Your task » Find each line below where the word "جنوب" occurs, and copy it.

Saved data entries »
--- START ---

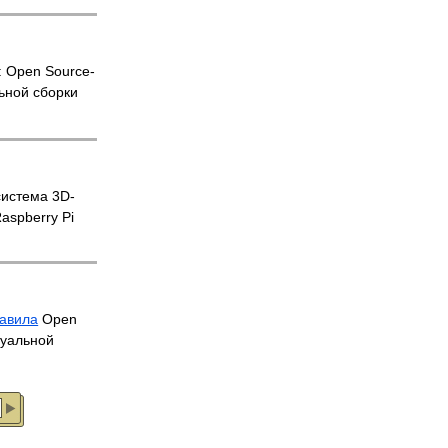
: Open Source-
ьной сборки
истема 3D-
aspberry Pi
тавила
Open
туальной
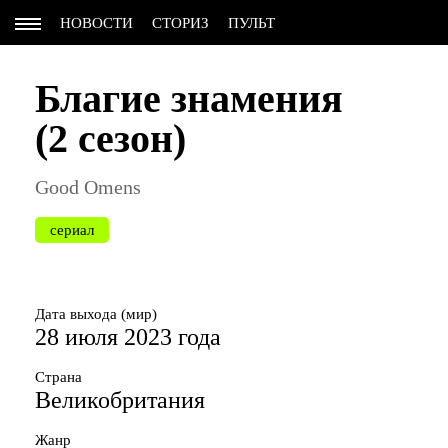
НОВОСТИ
СТОРИЗ
ПУЛЬТ
Благие знамения
(2 сезон)
Good Omens
сериал
Дата выхода (мир)
28 июля 2023 года
Страна
Великобритания
Жанр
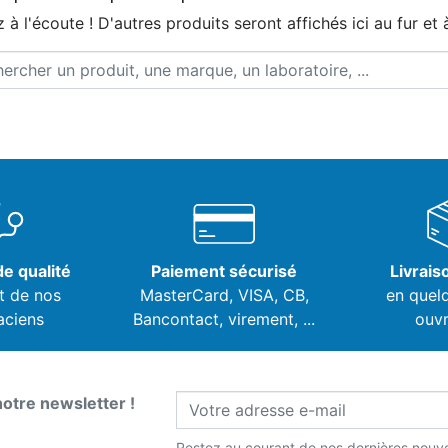
 à l'écoute ! D'autres produits seront affichés ici au fur et 
e qualité
Paiement sécurisé
Livrais
t de nos
MasterCard, VISA,
CB,
en quel
aciens
Bancontact, virement, ...
ouvr
notre newsletter !
Restez au courant de nos dernières nouve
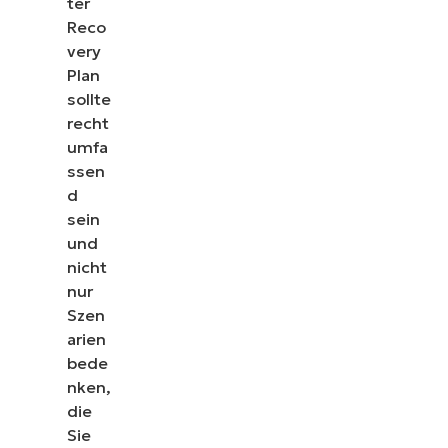
ter
Reco
very
Plan
sollte
recht
umfa
ssen
d
sein
und
nicht
nur
Szen
arien
bede
nken,
die
Sie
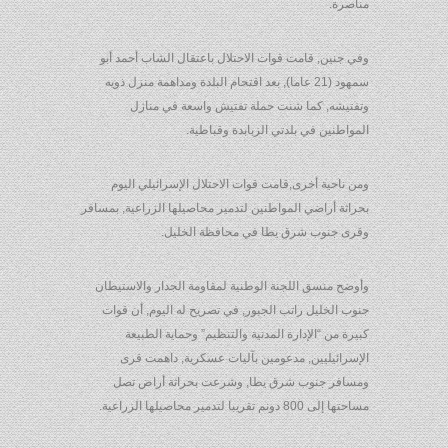
مناصرة.
وفي جنين, قامت قوات الاحتلال باعتقال الشاب أحمد أبو
سمهود (21 عاما), بعد اقتحام البلدة ومداهمة منزل ذويه
وتفتيشه, كما شنت حملة تفتيش واسعة في منازل
المواطنين في بلدتي الزبابدة وقباطية.
ومن ناحية أخرى,قامت قوات الاحتلال الإسرائيلي اليوم
بحراثة أراضي المواطنين لتدمير محاصيلها الزراعية, بمسافر
وقرى جنوب شرق يطا في محافظة الخليل.
وأوضح منسق اللجنة الوطنية لمقاومة الجدار والاستيطان
جنوب الخليل راتب الجبور, في تصريح له اليوم, أن قوات
كبيرة من “الإدارة المدنية والتنظيم” وحماية الطبيعة
الإسرائيليين, مدعومين بآليات عسكرية, داهمت قرى
ومسافر جنوب شرق يطا, وشرعت بحراثة أراض تصل
مساحتها إلى 800 دونم تقريبا لتدمير محاصيلها الزراعية.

--- END ---

Answer space »
وقرى جنوب شرق يطا في محافظة الخليل.
جنوب الخليل راتب الجبور, في تصريح له اليوم, أن قوات
ومسافر جنوب شرق يطا, وشرعت بحراثة أراض تصل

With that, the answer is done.